- Opening Delimiter -

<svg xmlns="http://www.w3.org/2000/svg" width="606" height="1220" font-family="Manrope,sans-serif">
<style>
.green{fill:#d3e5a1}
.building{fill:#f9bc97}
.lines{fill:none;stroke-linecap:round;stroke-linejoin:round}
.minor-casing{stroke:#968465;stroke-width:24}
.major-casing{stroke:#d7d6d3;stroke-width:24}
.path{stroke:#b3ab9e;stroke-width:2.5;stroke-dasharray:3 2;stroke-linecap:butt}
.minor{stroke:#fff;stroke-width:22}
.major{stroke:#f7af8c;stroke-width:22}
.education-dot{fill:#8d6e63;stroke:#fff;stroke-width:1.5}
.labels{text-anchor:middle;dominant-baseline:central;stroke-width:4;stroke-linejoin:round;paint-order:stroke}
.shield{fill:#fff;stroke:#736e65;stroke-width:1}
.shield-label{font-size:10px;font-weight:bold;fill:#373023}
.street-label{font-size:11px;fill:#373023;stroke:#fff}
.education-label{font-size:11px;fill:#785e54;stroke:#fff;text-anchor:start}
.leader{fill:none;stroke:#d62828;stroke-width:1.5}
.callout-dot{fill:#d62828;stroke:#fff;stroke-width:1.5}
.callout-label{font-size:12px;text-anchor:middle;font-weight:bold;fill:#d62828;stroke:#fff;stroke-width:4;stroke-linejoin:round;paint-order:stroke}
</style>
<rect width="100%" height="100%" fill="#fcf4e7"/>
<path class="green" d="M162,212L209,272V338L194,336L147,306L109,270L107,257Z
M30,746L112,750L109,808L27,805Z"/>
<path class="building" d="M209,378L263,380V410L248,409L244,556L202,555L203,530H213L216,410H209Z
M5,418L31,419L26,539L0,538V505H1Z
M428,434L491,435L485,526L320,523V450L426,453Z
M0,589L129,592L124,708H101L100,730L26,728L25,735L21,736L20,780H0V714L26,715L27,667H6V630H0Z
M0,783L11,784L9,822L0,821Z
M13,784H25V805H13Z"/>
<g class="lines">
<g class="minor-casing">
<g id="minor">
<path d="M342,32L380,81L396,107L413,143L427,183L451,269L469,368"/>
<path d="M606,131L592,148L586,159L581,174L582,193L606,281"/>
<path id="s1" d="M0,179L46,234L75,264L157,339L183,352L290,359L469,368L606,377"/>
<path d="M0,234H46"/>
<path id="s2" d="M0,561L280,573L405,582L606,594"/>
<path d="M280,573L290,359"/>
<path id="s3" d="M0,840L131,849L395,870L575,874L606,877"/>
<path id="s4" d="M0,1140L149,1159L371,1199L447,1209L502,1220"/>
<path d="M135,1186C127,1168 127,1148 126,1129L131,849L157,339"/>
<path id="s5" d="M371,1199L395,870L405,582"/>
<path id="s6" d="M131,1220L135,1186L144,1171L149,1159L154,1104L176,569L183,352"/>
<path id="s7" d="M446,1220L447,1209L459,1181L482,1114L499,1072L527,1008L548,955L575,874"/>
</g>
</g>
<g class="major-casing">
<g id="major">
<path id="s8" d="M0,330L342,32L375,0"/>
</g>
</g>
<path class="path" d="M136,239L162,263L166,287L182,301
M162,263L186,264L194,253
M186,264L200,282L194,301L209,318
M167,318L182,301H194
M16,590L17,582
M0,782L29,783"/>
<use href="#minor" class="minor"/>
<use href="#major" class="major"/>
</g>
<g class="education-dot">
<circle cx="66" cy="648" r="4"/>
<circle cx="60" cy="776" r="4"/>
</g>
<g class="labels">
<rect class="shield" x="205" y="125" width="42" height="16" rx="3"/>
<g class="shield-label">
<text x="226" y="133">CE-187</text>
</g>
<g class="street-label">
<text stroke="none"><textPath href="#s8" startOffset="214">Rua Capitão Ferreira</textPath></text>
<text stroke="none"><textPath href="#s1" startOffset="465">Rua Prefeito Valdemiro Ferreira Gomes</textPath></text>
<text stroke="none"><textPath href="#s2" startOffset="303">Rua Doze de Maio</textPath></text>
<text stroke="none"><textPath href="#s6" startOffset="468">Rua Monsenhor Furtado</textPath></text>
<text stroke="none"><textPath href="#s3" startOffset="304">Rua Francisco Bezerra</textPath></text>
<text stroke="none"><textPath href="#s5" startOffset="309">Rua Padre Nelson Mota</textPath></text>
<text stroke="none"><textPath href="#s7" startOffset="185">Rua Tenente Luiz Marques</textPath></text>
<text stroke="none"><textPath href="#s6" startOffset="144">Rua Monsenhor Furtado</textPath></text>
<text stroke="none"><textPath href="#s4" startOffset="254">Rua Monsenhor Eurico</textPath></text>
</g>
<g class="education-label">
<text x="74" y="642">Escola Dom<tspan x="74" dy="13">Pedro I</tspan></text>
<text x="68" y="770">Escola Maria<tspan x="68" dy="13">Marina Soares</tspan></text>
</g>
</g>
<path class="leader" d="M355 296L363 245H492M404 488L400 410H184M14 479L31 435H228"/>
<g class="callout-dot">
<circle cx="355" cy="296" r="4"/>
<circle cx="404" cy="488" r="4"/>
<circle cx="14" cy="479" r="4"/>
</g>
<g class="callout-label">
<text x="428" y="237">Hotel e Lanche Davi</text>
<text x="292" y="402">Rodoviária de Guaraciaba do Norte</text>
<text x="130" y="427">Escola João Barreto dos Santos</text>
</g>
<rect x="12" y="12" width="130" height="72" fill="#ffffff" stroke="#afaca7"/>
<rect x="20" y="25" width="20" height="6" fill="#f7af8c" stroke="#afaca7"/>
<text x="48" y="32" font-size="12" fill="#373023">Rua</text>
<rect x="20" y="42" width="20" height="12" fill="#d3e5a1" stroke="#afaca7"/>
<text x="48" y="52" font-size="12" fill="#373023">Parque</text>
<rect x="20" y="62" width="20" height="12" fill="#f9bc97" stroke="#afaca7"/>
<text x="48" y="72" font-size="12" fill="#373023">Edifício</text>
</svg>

- Closing Delimiter -
- Opening Delimiter -

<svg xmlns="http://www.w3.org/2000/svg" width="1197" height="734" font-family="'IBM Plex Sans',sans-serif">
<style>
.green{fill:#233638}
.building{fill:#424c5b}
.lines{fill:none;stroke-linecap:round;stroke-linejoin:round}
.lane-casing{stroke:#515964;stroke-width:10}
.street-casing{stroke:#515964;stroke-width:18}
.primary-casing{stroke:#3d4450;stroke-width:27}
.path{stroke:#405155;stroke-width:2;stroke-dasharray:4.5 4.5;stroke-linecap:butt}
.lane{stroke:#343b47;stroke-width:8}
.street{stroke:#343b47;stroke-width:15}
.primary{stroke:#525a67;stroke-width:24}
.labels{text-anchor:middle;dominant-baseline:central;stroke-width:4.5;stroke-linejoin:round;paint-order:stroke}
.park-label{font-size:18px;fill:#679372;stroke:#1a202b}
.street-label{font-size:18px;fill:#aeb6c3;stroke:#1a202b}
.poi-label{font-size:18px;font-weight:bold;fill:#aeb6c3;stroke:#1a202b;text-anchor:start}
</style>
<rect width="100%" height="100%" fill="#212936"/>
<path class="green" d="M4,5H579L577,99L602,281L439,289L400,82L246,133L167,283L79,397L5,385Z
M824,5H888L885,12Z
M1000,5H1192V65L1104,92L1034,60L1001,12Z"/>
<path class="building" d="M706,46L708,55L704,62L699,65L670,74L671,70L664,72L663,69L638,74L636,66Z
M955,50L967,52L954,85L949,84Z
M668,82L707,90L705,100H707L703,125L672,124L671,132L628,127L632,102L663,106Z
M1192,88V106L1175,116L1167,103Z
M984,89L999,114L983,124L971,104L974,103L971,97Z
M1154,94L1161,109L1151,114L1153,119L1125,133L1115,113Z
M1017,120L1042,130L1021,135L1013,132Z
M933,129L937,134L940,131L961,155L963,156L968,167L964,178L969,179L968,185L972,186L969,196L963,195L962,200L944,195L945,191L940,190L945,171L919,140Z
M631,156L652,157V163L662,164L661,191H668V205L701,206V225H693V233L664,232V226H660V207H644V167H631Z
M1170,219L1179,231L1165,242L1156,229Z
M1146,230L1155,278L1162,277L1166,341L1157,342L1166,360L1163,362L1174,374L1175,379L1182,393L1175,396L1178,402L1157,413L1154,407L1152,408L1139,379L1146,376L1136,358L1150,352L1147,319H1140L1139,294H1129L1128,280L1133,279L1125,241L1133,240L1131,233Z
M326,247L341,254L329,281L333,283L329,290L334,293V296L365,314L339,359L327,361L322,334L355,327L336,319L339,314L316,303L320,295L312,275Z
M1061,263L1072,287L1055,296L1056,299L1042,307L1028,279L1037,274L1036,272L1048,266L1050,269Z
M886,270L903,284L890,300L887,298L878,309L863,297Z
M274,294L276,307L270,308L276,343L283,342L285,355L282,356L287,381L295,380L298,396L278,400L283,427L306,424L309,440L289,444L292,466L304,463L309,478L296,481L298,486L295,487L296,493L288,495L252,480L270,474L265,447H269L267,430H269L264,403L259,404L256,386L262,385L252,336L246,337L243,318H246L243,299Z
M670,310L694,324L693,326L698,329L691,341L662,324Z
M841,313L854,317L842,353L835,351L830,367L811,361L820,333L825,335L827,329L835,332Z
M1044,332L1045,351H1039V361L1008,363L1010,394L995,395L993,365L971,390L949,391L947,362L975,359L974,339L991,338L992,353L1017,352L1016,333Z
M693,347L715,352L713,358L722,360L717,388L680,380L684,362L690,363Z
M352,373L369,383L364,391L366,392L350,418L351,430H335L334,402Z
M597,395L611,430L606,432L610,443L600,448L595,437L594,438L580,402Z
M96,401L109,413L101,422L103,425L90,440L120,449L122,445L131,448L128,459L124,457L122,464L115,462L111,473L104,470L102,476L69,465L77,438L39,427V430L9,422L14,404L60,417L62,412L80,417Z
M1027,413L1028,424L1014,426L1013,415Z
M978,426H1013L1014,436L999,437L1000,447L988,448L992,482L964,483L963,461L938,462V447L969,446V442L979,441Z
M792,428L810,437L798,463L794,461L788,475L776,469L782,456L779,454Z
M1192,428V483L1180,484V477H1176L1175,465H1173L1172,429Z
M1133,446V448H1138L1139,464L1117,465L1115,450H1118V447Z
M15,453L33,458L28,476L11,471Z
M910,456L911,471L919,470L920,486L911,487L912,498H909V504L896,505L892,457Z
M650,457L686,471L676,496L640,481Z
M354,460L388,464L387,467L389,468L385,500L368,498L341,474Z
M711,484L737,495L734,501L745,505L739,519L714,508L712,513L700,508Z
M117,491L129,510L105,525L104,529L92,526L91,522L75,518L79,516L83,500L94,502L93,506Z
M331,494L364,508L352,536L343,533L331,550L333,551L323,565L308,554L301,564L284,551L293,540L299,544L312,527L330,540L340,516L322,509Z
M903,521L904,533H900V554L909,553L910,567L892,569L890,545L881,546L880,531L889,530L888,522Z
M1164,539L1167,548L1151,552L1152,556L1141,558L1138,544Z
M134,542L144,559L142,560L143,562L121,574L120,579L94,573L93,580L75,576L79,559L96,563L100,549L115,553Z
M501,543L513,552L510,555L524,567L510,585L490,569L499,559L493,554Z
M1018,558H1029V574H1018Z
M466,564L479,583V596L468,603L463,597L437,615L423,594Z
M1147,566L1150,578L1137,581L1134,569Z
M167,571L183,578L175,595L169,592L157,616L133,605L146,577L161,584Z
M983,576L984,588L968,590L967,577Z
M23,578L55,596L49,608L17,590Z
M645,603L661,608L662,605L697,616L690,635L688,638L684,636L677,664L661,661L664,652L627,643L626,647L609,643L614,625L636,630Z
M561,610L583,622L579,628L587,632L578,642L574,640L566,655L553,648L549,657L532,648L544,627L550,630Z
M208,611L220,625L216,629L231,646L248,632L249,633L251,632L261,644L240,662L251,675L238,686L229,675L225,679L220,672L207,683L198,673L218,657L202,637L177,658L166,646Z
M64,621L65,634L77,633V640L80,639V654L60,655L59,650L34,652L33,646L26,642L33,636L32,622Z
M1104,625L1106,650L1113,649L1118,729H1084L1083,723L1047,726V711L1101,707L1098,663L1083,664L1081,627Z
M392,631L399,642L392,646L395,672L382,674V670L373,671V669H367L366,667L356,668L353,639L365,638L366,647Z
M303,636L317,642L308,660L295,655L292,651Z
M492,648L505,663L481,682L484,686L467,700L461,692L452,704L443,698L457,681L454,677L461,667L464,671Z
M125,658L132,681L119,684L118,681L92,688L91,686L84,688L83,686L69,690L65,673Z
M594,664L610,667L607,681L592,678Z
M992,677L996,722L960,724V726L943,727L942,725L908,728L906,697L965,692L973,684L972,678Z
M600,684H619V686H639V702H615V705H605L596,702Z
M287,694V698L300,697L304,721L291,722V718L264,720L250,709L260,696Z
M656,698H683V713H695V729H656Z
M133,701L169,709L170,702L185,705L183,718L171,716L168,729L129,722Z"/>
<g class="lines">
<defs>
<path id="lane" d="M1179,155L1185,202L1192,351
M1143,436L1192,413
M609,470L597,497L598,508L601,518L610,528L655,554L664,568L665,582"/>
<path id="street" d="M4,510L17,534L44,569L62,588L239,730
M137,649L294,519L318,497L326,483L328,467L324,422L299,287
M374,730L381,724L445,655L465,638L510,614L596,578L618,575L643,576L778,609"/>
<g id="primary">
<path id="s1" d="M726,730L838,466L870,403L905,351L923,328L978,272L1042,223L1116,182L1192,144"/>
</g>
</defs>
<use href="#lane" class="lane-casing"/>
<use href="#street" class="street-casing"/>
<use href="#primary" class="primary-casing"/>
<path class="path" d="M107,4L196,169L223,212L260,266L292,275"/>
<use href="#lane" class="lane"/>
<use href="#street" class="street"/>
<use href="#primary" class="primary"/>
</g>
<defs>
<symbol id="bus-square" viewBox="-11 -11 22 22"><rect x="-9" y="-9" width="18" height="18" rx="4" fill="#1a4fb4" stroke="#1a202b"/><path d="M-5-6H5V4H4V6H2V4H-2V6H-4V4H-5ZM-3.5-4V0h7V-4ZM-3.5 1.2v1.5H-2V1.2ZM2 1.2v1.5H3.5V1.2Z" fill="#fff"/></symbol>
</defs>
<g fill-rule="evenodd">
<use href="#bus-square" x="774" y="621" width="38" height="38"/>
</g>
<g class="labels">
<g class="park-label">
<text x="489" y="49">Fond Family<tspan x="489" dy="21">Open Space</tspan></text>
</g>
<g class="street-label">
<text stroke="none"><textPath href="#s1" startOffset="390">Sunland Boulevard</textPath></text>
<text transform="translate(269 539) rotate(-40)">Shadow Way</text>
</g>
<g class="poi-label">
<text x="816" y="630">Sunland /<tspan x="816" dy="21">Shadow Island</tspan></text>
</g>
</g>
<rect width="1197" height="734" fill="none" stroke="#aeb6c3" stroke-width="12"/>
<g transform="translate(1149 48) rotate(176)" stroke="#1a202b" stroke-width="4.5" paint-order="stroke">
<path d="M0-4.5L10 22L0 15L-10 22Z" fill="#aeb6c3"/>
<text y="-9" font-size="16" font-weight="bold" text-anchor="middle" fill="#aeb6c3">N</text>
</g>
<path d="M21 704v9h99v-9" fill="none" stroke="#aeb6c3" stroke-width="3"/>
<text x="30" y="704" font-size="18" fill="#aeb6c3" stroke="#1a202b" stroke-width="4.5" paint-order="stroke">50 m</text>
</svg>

- Closing Delimiter -

_Task details_
For each line of the entries that includes "dasharray", show that line.

_Output below_
.path{stroke:#b3ab9e;stroke-width:2.5;stroke-dasharray:3 2;stroke-linecap:butt}
.path{stroke:#405155;stroke-width:2;stroke-dasharray:4.5 4.5;stroke-linecap:butt}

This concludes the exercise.